Machine learning engineer | Data scientist | |
Responsibilities | Automate machine learning processes and create models for use in authentic situations. | Create models that assist businesses in making predictions and gaining deeper insights from their data. |
Skills | Applied mathematics. Creative problem-solving. Programming languages (Java, C, C++). Linux/Unix knowledge. Data intuition. Data modeling and evaluation. Neural Networks. Natural Language. Processing.Communication skills. | Knowledge of math and statistics. Critical thinking. Data optimization. SQL. Scripting skills. |
Tools | Python, PyTorch, TensorFlow, and cloud services. | Python, R, Pandas, Jupyter notebooks, and SQL. |
Check out the machine learning vs data science comparison and learn all the differences
Comparison: Machine learning engineer vs software engineer
What is the difference between a software engineer and a machine learning engineer?
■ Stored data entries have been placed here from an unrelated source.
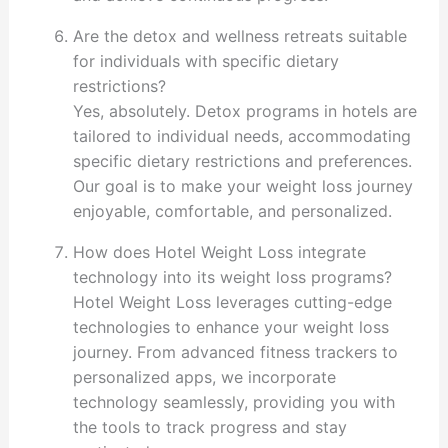
Are the detox and wellness retreats suitable
for individuals with specific dietary
restrictions?
Yes, absolutely. Detox programs in hotels are
tailored to individual needs, accommodating
specific dietary restrictions and preferences.
Our goal is to make your weight loss journey
enjoyable, comfortable, and personalized.
How does Hotel Weight Loss integrate
technology into its weight loss programs?
Hotel Weight Loss leverages cutting-edge
technologies to enhance your weight loss
journey. From advanced fitness trackers to
personalized apps, we incorporate
technology seamlessly, providing you with
the tools to track progress and stay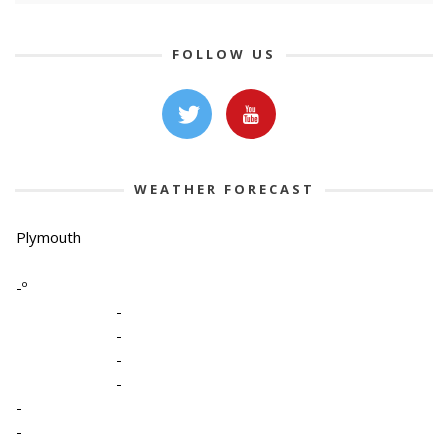
FOLLOW US
WEATHER FORECAST
Plymouth
-º
-
-
-
-
-
-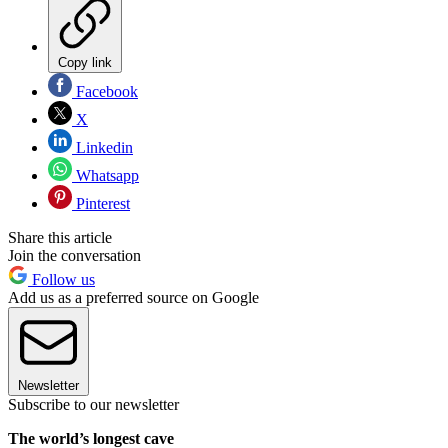
Copy link
Facebook
X
Linkedin
Whatsapp
Pinterest
Share this article
Join the conversation
Follow us
Add us as a preferred source on Google
Newsletter
Subscribe to our newsletter
The world’s longest cave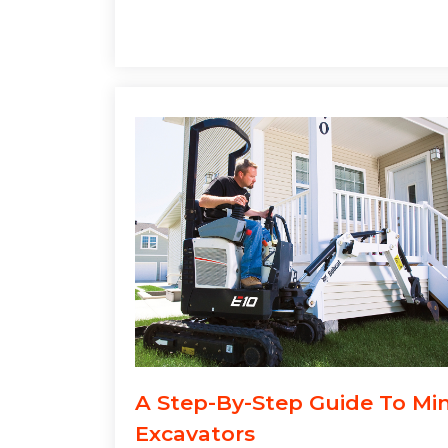
A Step-By-Step Guide To Min
Excavators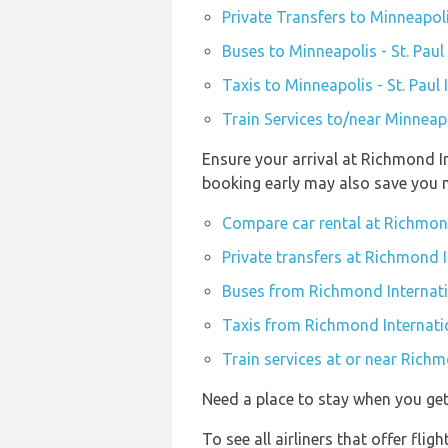
Private Transfers to Minneapoli
Buses to Minneapolis - St. Paul
Taxis to Minneapolis - St. Paul
Train Services to/near Minneapo
Ensure your arrival at Richmond In
booking early may also save you 
Compare car rental at Richmond
Private transfers at Richmond I
Buses from Richmond Internatio
Taxis from Richmond Internatio
Train services at or near Richm
Need a place to stay when you g
To see all airliners that offer fl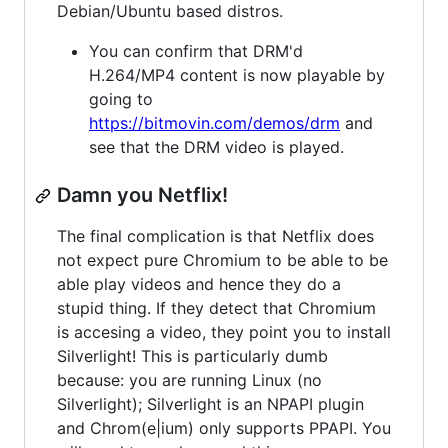
Debian/Ubuntu based distros.
You can confirm that DRM'd
H.264/MP4 content is now playable by
going to
https://bitmovin.com/demos/drm
and
see that the DRM video is played.
Damn you Netflix!
The final complication is that Netflix does
not expect pure Chromium to be able to be
able play videos and hence they do a
stupid thing. If they detect that Chromium
is accesing a video, they point you to install
Silverlight! This is particularly dumb
because: you are running Linux (no
Silverlight); Silverlight is an NPAPI plugin
and Chrom(e|ium) only supports PPAPI. You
Machine learning engineer | Software engineer | |
Responsibilities | Automate machine learning processes and create models for use in authentic situations. | Software engineers design and build computer systems and applications to address real-world issues. For computers and applications, software engineers—also known as software developers—write software. |
Skills | Applied mathematics. Creative problem-solving. Programming languages (Java, C, C++). Linux/Unix knowledge. Data intuition. Data modeling and evaluation. Neural Networks. Natural Language. Processing.Communication skills. | Coding. Object-Oriented Design (OOD). Software development. Software testing and debugging. Problem-solving. Critical thinking. Teamwork. |
Tools | Python, PyTorch, TensorFlow, and cloud services. | Python, Adobe Dreamweaver CC, Crimson Editor, and Code Climate. |
Comparison: Machine learning engineer vs data engineer
What is the difference between a data engineer and a machine learning engineer?
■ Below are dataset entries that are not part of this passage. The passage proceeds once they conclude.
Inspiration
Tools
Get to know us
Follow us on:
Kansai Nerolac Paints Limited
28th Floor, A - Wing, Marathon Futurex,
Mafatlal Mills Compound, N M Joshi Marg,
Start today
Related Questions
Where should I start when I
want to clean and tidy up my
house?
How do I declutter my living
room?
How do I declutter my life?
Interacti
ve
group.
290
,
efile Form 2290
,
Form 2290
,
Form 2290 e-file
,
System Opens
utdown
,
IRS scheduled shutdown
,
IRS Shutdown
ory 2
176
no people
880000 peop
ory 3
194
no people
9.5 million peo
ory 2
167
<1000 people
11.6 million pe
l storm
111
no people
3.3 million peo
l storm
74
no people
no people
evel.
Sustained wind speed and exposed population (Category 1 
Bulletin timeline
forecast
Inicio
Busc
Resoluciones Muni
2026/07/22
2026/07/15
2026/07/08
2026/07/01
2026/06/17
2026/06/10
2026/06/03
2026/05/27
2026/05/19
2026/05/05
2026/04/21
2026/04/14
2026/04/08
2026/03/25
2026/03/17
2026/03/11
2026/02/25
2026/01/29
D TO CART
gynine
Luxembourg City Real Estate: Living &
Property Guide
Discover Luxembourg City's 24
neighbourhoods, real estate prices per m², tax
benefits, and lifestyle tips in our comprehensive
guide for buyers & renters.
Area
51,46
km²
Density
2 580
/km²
Machine learning engineer | Data engineer | |
Responsibilities | Automate machine learning processes and create models for use in authentic situations. | Data engineers design, build and optimize systems for large-scale data gathering, storage, access, and analytics. They provide data pipelines that data scientists, apps that focus on data, and other data consumers use. |
Skills | Applied mathematics. Creative problem-solving. Programming languages (Java, C, C++). Linux/Unix knowledge. Data intuition. Data modeling and evaluation. Neural Networks. Natural Language. Processing.Communication skills. | Data transformation. Data ingestion. Data mining. Data warehousing. ETL. Data buffering. Machine Learning skills. Data visualization. |
Tools | Python, PyTorch, TensorFlow, and cloud services. | Python, Amazon Redshift, and Azure Data Factory. |
Conclusion
Machine learning engineers play a crucial role in the data science team. In addition to maintaining and enhancing current artificial intelligence systems, their jobs include investigating, developing, and designing the artificial intelligence that powers machine learning.
After data architect, cloud computing, and data engineer jobs, machine learning engineers are hot and on the rise.